During his three years at Tech, Teixeira earned a long list of honors, including the 2000 Dick Howser Trophy (National Player of the Year), 2000 ACC Player of the Year, 2000 consensus first-team All-American, 1999 National Freshman of the Year, 1999 ACC Rookie of the Year and 1999 second-team All-American. He was named to the All-ACC first team twice (1999, 2000).

The third baseman from Baltimore, Md., batted .409 during his three-year career while slugging 36 home runs and 165 RBI. He ranks third in school history in career batting average (.409) and second in slugging percentage (.712), and holds the school record for most runs scored in a season with 104. As a sophomore in 2000, Teixeira batted .427 with 18 home runs and 80 RBI, posting the sixth-best batting average for a single-season in school history. That performance helped Georgia Tech win the 2000 ACC regular season and tournament championships as well as the NCAA Atlanta Regional title.

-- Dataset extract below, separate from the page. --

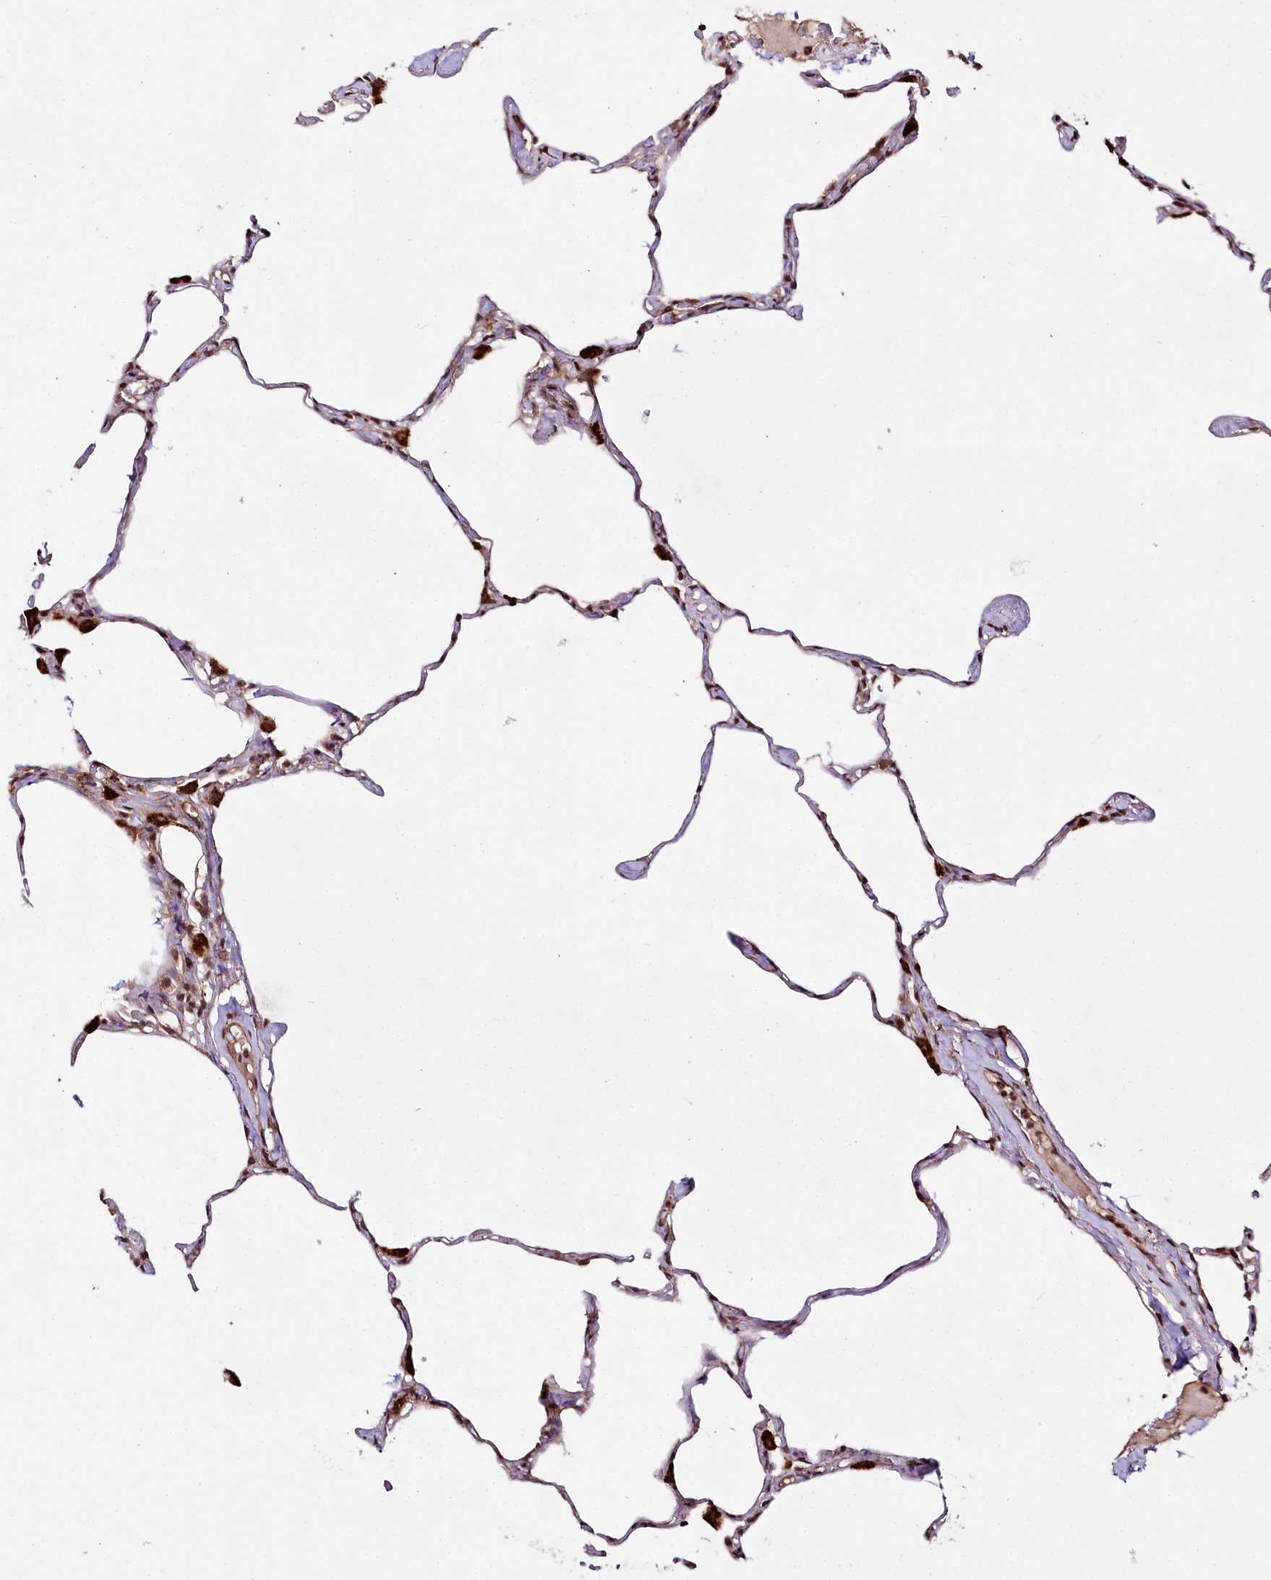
{"staining": {"intensity": "moderate", "quantity": "25%-75%", "location": "cytoplasmic/membranous,nuclear"}, "tissue": "lung", "cell_type": "Alveolar cells", "image_type": "normal", "snomed": [{"axis": "morphology", "description": "Normal tissue, NOS"}, {"axis": "topography", "description": "Lung"}], "caption": "This histopathology image demonstrates IHC staining of normal lung, with medium moderate cytoplasmic/membranous,nuclear staining in approximately 25%-75% of alveolar cells.", "gene": "HOXC8", "patient": {"sex": "male", "age": 65}}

Teixeira has played in the major leagues for nine years, including stops in Texas, Atlanta, Los Angeles (Angels) and New York (Yankees), and currently lives in Greenwich, Conn.

Rodney Williams, Football (1995-98) – Photo Gallery

A two-time first team All-ACC selection (1997 and 1998) and a third-team All-American in 1997, Williams holds school records for season punting average (45.64 in 1997) and single-game records for punting average (53.3 vs. Duke in 1997) and punting yards (553 vs. Florida State in 1997). A native of Decatur, Ga., Williams was a finalist for the 1998 Mosi Tatupu Award and a senior leader of 1998 team that shared the ACC Championship.

A four-year starter from 1995-98, Williams was drafted in the seventh round (252nd pick) of the 1999 NFL Draft by St. Louis, played six seasons in the NFL for St. Louis, Washington, New York (Giants), Seattle and Kansas City, and currently lives in Decatur.